#### Task objective:
Where does the string "vous" occur in the records below? Copy every line that holds it.

[Stored data]
━━━━━━
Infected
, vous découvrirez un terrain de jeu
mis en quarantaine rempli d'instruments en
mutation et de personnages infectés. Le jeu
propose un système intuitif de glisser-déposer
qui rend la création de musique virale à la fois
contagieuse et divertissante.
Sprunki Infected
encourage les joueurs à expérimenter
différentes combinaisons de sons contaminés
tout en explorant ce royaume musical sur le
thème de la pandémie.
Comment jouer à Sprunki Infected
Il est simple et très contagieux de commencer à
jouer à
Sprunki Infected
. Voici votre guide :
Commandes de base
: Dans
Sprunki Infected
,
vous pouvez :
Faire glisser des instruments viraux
━━━━━━
#### Answer section:
, vous découvrirez un terrain de jeu
vous pouvez :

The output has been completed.